[Exercise inputs]

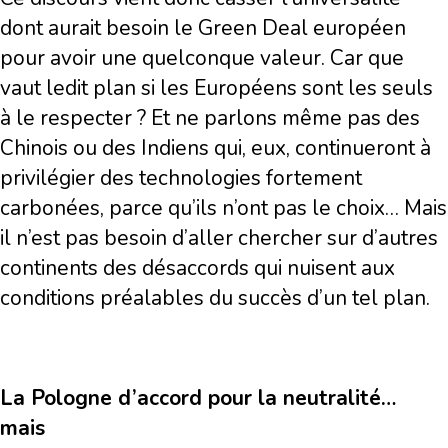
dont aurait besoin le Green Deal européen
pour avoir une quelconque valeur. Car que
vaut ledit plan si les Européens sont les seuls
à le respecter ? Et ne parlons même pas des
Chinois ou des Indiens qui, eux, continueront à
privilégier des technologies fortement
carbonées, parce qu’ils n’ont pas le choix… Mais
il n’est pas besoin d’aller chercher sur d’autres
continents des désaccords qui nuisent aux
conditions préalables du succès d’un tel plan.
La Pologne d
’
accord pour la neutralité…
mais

[/Exercise inputs]
[Exercise inputs]

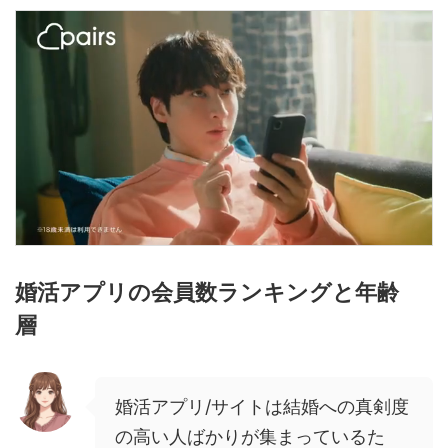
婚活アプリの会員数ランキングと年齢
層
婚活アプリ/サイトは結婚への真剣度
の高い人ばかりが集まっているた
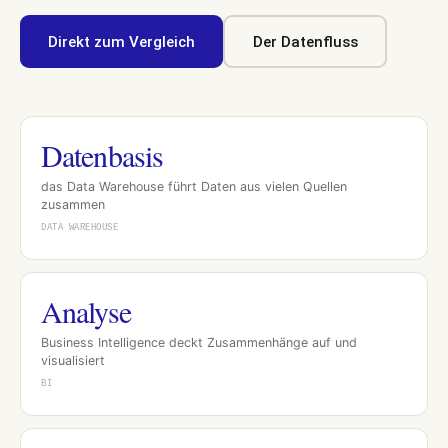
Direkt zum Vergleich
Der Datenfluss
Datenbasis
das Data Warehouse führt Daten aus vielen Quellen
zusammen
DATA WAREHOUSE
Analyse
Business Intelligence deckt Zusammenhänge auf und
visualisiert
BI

[/Exercise inputs]
[Exercise inputs]

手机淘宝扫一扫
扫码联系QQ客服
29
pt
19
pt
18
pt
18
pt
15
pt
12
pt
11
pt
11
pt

[/Exercise inputs]

▸ Your assignment
Whenever the word "besoin" appears in a line above, copy that line.

▸ The completed task
dont aurait besoin le Green Deal européen
il n’est pas besoin d’aller chercher sur d’autres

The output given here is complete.